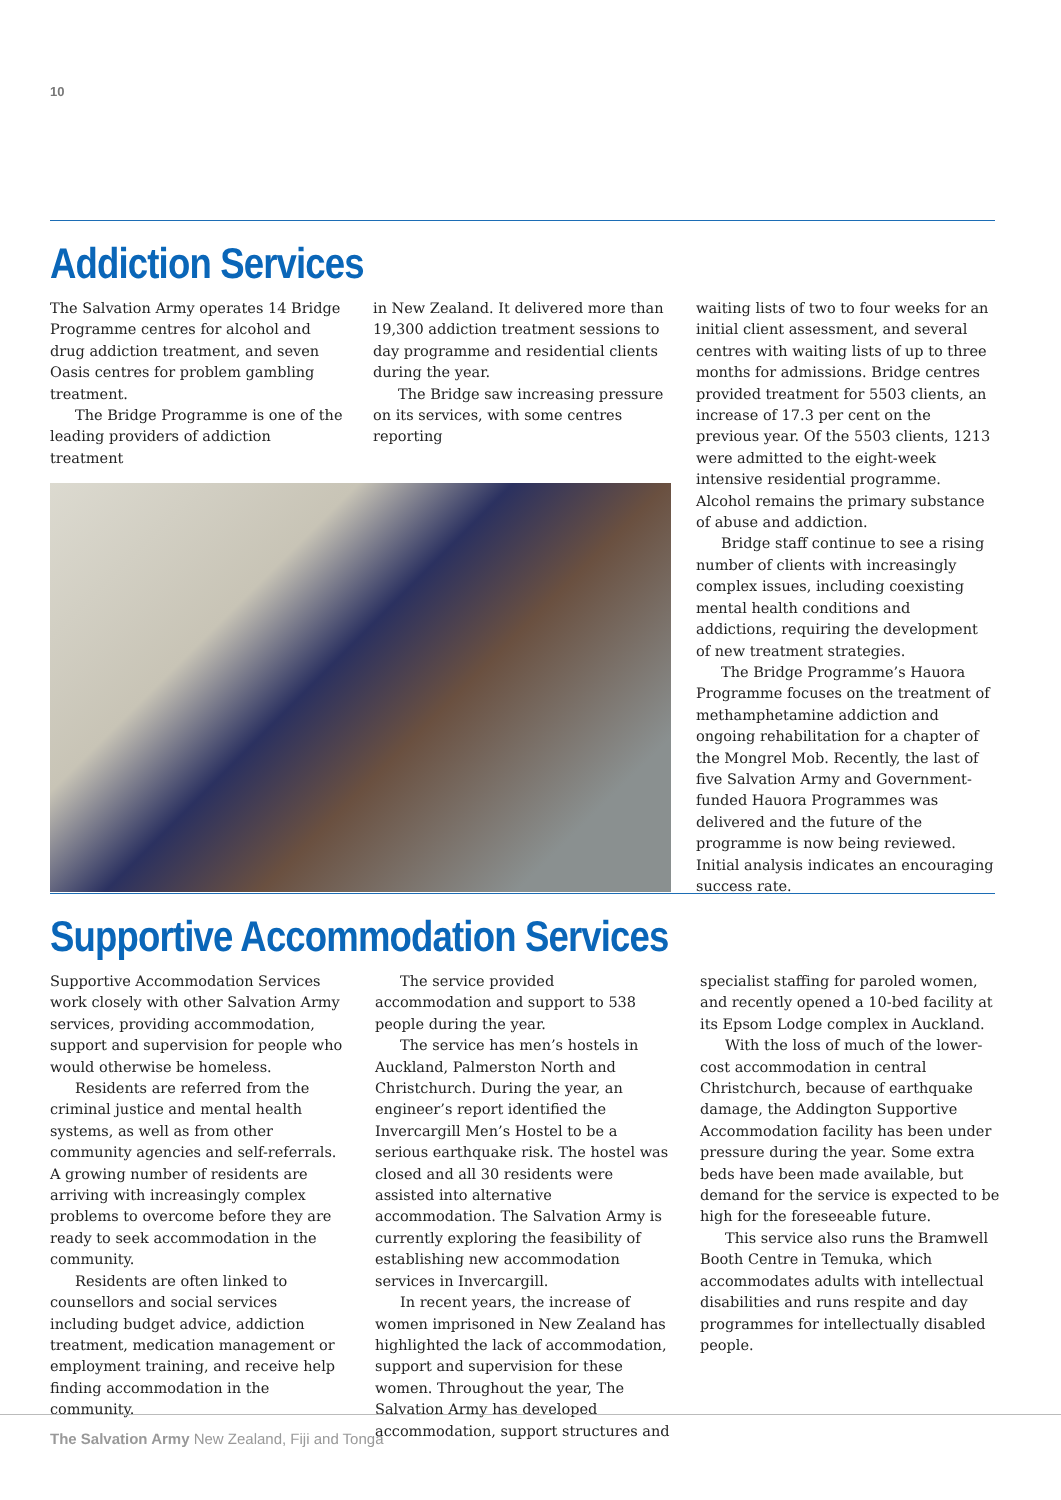10
Addiction Services
The Salvation Army operates 14 Bridge Programme centres for alcohol and drug addiction treatment, and seven Oasis centres for problem gambling treatment.
The Bridge Programme is one of the leading providers of addiction treatment
in New Zealand. It delivered more than 19,300 addiction treatment sessions to day programme and residential clients during the year.
The Bridge saw increasing pressure on its services, with some centres reporting
waiting lists of two to four weeks for an initial client assessment, and several centres with waiting lists of up to three months for admissions. Bridge centres provided treatment for 5503 clients, an increase of 17.3 per cent on the previous year. Of the 5503 clients, 1213 were admitted to the eight-week intensive residential programme. Alcohol remains the primary substance of abuse and addiction.
Bridge staff continue to see a rising number of clients with increasingly complex issues, including coexisting mental health conditions and addictions, requiring the development of new treatment strategies.
The Bridge Programme’s Hauora Programme focuses on the treatment of methamphetamine addiction and ongoing rehabilitation for a chapter of the Mongrel Mob. Recently, the last of five Salvation Army and Government-funded Hauora Programmes was delivered and the future of the programme is now being reviewed. Initial analysis indicates an encouraging success rate.
Supportive Accommodation Services
Supportive Accommodation Services work closely with other Salvation Army services, providing accommodation, support and supervision for people who would otherwise be homeless.
Residents are referred from the criminal justice and mental health systems, as well as from other community agencies and self-referrals. A growing number of residents are arriving with increasingly complex problems to overcome before they are ready to seek accommodation in the community.
Residents are often linked to counsellors and social services including budget advice, addiction treatment, medication management or employment training, and receive help finding accommodation in the community.
The service provided accommodation and support to 538 people during the year.
The service has men’s hostels in Auckland, Palmerston North and Christchurch. During the year, an engineer’s report identified the Invercargill Men’s Hostel to be a serious earthquake risk. The hostel was closed and all 30 residents were assisted into alternative accommodation. The Salvation Army is currently exploring the feasibility of establishing new accommodation services in Invercargill.
In recent years, the increase of women imprisoned in New Zealand has highlighted the lack of accommodation, support and supervision for these women. Throughout the year, The Salvation Army has developed accommodation, support structures and
specialist staffing for paroled women, and recently opened a 10-bed facility at its Epsom Lodge complex in Auckland.
With the loss of much of the lower-cost accommodation in central Christchurch, because of earthquake damage, the Addington Supportive Accommodation facility has been under pressure during the year. Some extra beds have been made available, but demand for the service is expected to be high for the foreseeable future.
This service also runs the Bramwell Booth Centre in Temuka, which accommodates adults with intellectual disabilities and runs respite and day programmes for intellectually disabled people.
The Salvation Army New Zealand, Fiji and Tonga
##########
(PROBLEM DESCRIPTION)
All of the data above needs to be given again exactly. Leave out each image.

(SOLUTION BELOW)
10
Addiction Services
The Salvation Army operates 14 Bridge Programme centres for alcohol and drug addiction treatment, and seven Oasis centres for problem gambling treatment.
The Bridge Programme is one of the leading providers of addiction treatment
in New Zealand. It delivered more than 19,300 addiction treatment sessions to day programme and residential clients during the year.
The Bridge saw increasing pressure on its services, with some centres reporting
waiting lists of two to four weeks for an initial client assessment, and several centres with waiting lists of up to three months for admissions. Bridge centres provided treatment for 5503 clients, an increase of 17.3 per cent on the previous year. Of the 5503 clients, 1213 were admitted to the eight-week intensive residential programme. Alcohol remains the primary substance of abuse and addiction.
Bridge staff continue to see a rising number of clients with increasingly complex issues, including coexisting mental health conditions and addictions, requiring the development of new treatment strategies.
The Bridge Programme’s Hauora Programme focuses on the treatment of methamphetamine addiction and ongoing rehabilitation for a chapter of the Mongrel Mob. Recently, the last of five Salvation Army and Government-funded Hauora Programmes was delivered and the future of the programme is now being reviewed. Initial analysis indicates an encouraging success rate.
Supportive Accommodation Services
Supportive Accommodation Services work closely with other Salvation Army services, providing accommodation, support and supervision for people who would otherwise be homeless.
Residents are referred from the criminal justice and mental health systems, as well as from other community agencies and self-referrals. A growing number of residents are arriving with increasingly complex problems to overcome before they are ready to seek accommodation in the community.
Residents are often linked to counsellors and social services including budget advice, addiction treatment, medication management or employment training, and receive help finding accommodation in the community.
The service provided accommodation and support to 538 people during the year.
The service has men’s hostels in Auckland, Palmerston North and Christchurch. During the year, an engineer’s report identified the Invercargill Men’s Hostel to be a serious earthquake risk. The hostel was closed and all 30 residents were assisted into alternative accommodation. The Salvation Army is currently exploring the feasibility of establishing new accommodation services in Invercargill.
In recent years, the increase of women imprisoned in New Zealand has highlighted the lack of accommodation, support and supervision for these women. Throughout the year, The Salvation Army has developed accommodation, support structures and
specialist staffing for paroled women, and recently opened a 10-bed facility at its Epsom Lodge complex in Auckland.
With the loss of much of the lower-cost accommodation in central Christchurch, because of earthquake damage, the Addington Supportive Accommodation facility has been under pressure during the year. Some extra beds have been made available, but demand for the service is expected to be high for the foreseeable future.
This service also runs the Bramwell Booth Centre in Temuka, which accommodates adults with intellectual disabilities and runs respite and day programmes for intellectually disabled people.
The Salvation Army New Zealand, Fiji and Tonga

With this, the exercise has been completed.